My Profile Photo

ML ideabook


A notebook for Coursera Machine Learning course ideas


Tiny tiny edit

So this week is going to be quite easy, only modifying a bit will do the work. Let’s take a look at my code.

LIBNAME mydata "/courses/d1406ae5ba27fe300 " access=readonly;

*** Make sure to establish your own lib, 'work' is temporary;
libname worklib '~/worklib'; 


ods html close;
ods html;
proc format;
*** So we want the output look nicer with these custom formats;

	value AMP	1='Yes'
				2='No'
				9='Unknown';
	value inc	0=' $0 (No personal income)'
				1= '$1 to $4,999'
				2= '$5,000 to $7,999'
				3= '$8,000 to $9,999'
				4= '$10,000 to $12,999'
				5= '$13,000 to $14,999'
				6= '$15,000 to $19,999'
				7= '$20,000 to $24,999'
				8= '$25,000 to $29,999'
				9= '$30,000 to $34,999'
				10='$35,000 to $39,999'
				11='$40,000 to $49,999'
				12='$50,000 to $59,999'
				13='$60,000 to $69,999'
				14='$70,000 to $79,999'
				15='$80,000 to $89,999'
				16='$90,000 to $99,999'
				17='$100,000 or more';
	value ofn	1= 'Every day'
				2= 'Nearly every day'
				3= '3 to 4 times a week'
				4= '1 to 2 times a week'
				5= '2 to 3 times a month'
				6= 'Once a month'
				7= '7 to 11 times a year'
				8= '3 to 6 times a year'
				9= '2 times a year'
				10= 'Once a year'
				99= 'Unknown';
run;

data worklib.working;
	set mydata.nesarc_pds;
		
		** Count who have tried amphetamines using a secondary var;
		if S3BQ1A4 = 1 then amped+1;
	** Another effort to make code interpretable by human;
	label 	S3BQ1A4= 'Ever used amphetamines'
			S1Q10B = 'Total personal income in last 12 months: category'
			S3BD4Q2E = 'How often used amphetamines when using the most';
		** Setting Unknown values as missing;
		select;
			** Tell me if you're REALLY unsure, not you don't use drugs;
			when (S3BD4Q2E = 99 and S3BQ1A4=9) S3BD4Q2E= .;
			when (S3BQ1A4 = 9) S3BQ1A4 = .;			
		otherwise;
		end;
	** Dangerous!
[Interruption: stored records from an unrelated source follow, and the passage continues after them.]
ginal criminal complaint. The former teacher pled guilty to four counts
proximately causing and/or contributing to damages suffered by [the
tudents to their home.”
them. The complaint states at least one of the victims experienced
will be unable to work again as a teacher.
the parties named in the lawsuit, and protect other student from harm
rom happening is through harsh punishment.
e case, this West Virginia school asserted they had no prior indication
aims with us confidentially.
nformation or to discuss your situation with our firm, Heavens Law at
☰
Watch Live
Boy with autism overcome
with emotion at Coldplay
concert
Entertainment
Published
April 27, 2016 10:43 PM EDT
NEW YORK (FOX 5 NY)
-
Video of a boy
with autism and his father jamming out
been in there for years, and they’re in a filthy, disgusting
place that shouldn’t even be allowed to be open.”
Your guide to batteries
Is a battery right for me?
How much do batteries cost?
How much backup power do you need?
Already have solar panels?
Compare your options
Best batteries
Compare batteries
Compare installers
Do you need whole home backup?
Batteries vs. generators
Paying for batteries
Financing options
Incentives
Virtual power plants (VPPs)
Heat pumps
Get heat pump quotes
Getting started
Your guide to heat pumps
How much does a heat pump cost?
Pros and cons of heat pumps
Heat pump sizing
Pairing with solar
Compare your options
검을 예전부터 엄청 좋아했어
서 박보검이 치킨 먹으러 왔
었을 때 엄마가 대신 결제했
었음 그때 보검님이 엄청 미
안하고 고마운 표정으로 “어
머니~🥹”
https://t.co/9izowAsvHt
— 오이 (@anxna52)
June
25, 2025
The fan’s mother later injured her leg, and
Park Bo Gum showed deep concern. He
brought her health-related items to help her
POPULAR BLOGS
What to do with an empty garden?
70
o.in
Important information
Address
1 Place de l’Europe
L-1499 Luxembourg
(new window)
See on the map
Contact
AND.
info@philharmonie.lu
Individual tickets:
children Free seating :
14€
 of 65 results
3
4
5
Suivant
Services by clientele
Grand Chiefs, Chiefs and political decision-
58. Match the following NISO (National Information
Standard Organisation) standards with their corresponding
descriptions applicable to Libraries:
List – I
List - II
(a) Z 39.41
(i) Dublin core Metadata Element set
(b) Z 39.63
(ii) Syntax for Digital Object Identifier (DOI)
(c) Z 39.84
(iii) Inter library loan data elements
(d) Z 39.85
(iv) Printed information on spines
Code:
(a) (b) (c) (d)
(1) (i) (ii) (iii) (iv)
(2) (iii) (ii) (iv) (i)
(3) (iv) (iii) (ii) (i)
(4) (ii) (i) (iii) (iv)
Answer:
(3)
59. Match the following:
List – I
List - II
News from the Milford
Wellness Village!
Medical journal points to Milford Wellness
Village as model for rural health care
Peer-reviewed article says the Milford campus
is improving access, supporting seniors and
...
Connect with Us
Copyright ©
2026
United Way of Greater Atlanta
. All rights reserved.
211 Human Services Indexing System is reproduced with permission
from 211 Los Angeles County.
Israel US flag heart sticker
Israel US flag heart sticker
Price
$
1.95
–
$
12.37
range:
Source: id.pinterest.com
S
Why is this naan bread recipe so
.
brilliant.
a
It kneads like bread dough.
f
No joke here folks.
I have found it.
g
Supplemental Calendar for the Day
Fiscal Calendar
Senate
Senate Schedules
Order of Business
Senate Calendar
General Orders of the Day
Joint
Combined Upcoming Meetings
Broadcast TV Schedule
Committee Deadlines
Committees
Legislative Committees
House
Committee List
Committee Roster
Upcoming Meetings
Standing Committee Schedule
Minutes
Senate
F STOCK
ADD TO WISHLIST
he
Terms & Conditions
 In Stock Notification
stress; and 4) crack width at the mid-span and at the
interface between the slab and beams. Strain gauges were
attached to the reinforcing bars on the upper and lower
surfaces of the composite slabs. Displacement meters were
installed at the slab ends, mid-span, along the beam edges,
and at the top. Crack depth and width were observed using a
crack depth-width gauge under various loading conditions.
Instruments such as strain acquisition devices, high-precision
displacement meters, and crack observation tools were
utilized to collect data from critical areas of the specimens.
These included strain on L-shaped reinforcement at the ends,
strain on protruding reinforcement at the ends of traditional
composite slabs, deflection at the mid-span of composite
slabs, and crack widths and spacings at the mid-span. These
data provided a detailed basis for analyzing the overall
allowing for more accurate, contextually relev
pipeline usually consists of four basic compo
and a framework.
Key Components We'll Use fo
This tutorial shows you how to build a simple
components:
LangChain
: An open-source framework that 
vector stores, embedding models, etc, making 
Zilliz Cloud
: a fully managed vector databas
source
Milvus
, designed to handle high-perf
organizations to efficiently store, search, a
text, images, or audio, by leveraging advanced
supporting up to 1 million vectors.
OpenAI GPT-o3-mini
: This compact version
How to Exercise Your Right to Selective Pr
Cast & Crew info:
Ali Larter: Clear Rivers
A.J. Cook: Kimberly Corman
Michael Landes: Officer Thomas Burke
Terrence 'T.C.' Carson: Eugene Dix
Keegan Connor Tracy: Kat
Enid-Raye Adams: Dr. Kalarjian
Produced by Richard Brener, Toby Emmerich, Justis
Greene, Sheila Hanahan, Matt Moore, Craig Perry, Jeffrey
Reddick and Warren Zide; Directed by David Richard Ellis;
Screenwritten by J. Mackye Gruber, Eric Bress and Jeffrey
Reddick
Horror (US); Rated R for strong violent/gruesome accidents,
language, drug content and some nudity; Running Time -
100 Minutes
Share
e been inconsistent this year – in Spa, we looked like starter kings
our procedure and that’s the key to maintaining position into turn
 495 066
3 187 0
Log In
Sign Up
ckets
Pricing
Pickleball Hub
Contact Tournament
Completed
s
Only do when you are sure!;
	format S3BQ1A4 AMP. S1Q10B inc. S3BD4Q2E ofn.;
run;
proc sort data=worklib.working;
	by S3BQ1A4 S3BD4Q2E S1Q10B;
proc freq;
	tables S3BQ1A4 S3BD4Q2E S1Q10B;
run;

Frequency output is here .

I created a secondary variable amped but it’s not printed though. By a simple subset in select clause, I figured out who is not taking drugs, but coded as ‘Unknown’. They are dismissed. Oh, not only from drug take frequency distribution but also set to missing (.) in ‘Do you take amphetamines?’ So all ‘Unknown’ values are regarded as missing for variable S3BQ1A4, that’s 328 of them. No changes spotted on analysis of variable S1Q10B. The subsetting was intended to contribute to clarification of variable S3BD4Q2E, those who really didn’t know how often they take amphetamines. But apparently, original dataset is clean enough that those who really took amphetamines and didn’t know the frequency are coded as ‘Unknown’, while those who never took amphetamines as missing. So the analysis for S3BD4Q2E is also unchanged.

A clean raw data source is always a time-saving prerequisite for data managers.